- Born: Madhura Ghane 1997 (age 28–29) Kalyan, Maharashtra, India
- Origin: Varunbhushi, Maharashtra, India
- Genres: Rap
- Occupations: Rapper Lyricist Engineer
- Years active: 2021–present

= Mahi G =

Indian rapper (born 1997)

Madhura Ghane (born c. 1997), known professionally as Mahi G, is an Indian rapper. Born into a Mahadev Koli family in Maharashtra, she is known for her music reflecting on the issues facing Adivasi and Dalit communities in India.

== Early life and education ==
Ghane was born and raised in Kalyan, a city in the Mumbai Metropolitan Region, to Koli parents originally from the village of Varanbhushi in the Ahmednagar district of Maharashtra. Ghane's father was a bus driver and her mother was a homemaker. Despite living away from the Mahadev Koli's ancestral land, Ghane was raised in Koli culture, and visited Varanbhushi semi-regularly.

While Koli girls have higher rates of dropping out of education and marrying young, Ghane's mother encouraged her to focus on her education. She studied electronic and communication engineering at college, and worked as an engineer at Infosys, using her income to fund her music.

== Career ==
Ghane moved to Mumbai to work as an engineer, but during the COVID-19 pandemic, she lived with her grandmother in Varanbhushi, where she witnessed the impact of displacement and pollution on rural farming communities. Ghane began writing poetry in Hindi and Marathi. She transitioned to rapping after being inspired by the 2020–2021 Indian farmers' protest, as well as the 2019 film Gully Boy, which followed aspiring rappers living in Mumbai.

Much of Ghane's music documents the lives of the Adivasi and Dalit communities in India, who live outside of the country's entrenched caste system. Common themes in her work include the impact of climate change on rural communities ("Hasdeo Ki Kahani"); violence against women ("Kab Tak"); the experiences of the hijra community ("Haq Se Hijra"); and the work of anti-caste activists such as B. R. Ambedkar ("Baapmanus"). During the 2025 India–Pakistan heat wave, and to mark World Environment Day, Ghane released the single "Heatwave" in collaboration with Greenpeace India and RapBoss, in which she rapped out the impact of climate change on manual workers.

During her performances, Ghane has been known to incorporate traditional Adivasi clothing from tribes living in Chhattisgarh, Jharkhand, Maharashtra and Madhya Pradesh into her outfits, including wearing kurtas, lugra saris, and ambadas. Ghane performed at RADA, the first Marathi pop culture festival; she has also performed internationally, including in Nepal, where her performance coincided with the outbreak of the 2025 Nepalese Gen Z protests.

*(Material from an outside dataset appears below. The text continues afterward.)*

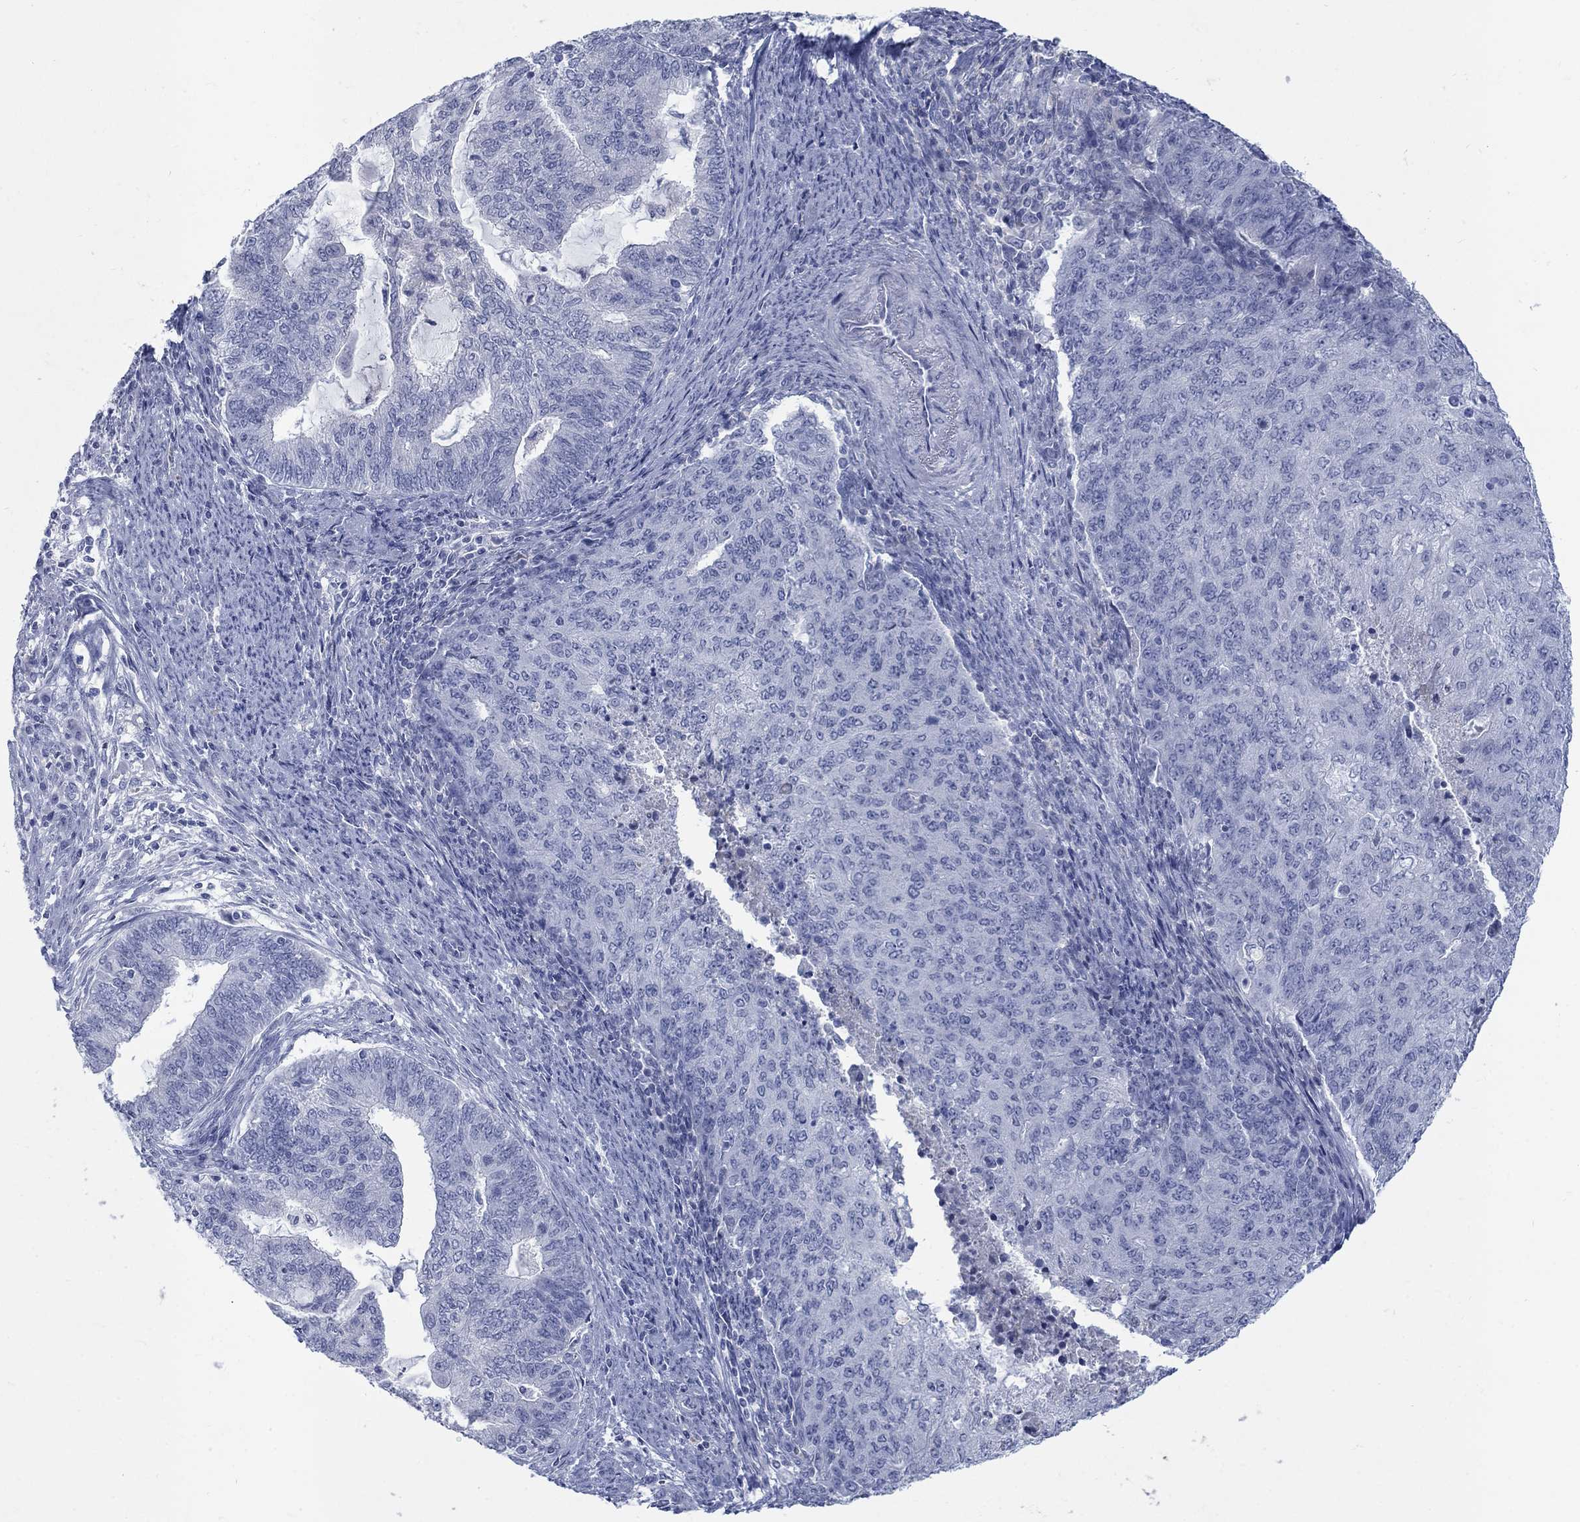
{"staining": {"intensity": "negative", "quantity": "none", "location": "none"}, "tissue": "endometrial cancer", "cell_type": "Tumor cells", "image_type": "cancer", "snomed": [{"axis": "morphology", "description": "Adenocarcinoma, NOS"}, {"axis": "topography", "description": "Endometrium"}], "caption": "A photomicrograph of endometrial cancer stained for a protein exhibits no brown staining in tumor cells. (Stains: DAB (3,3'-diaminobenzidine) immunohistochemistry (IHC) with hematoxylin counter stain, Microscopy: brightfield microscopy at high magnification).", "gene": "RFTN2", "patient": {"sex": "female", "age": 82}}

In 2025, Ghane's 2021 debut single "Jungale Cha Raja" went viral on social media where it was frequently used by videos about climate change. Famous users of the song included the director Anurag Kashyap, and Ghane was compared to fellow Adivasi rapper Arivu; the song's lyrics included references to the Adevasi foundational beliefs of jal (water), jangal (forest) and jameen (land). That same year, Ghane received the Indie Music Creator prize at the Lokmat Social Media Awards, as well as the Fatimabi Savitri Puraskar from Maharashtra's Women Commission in recognition of her speaking out on social injustice.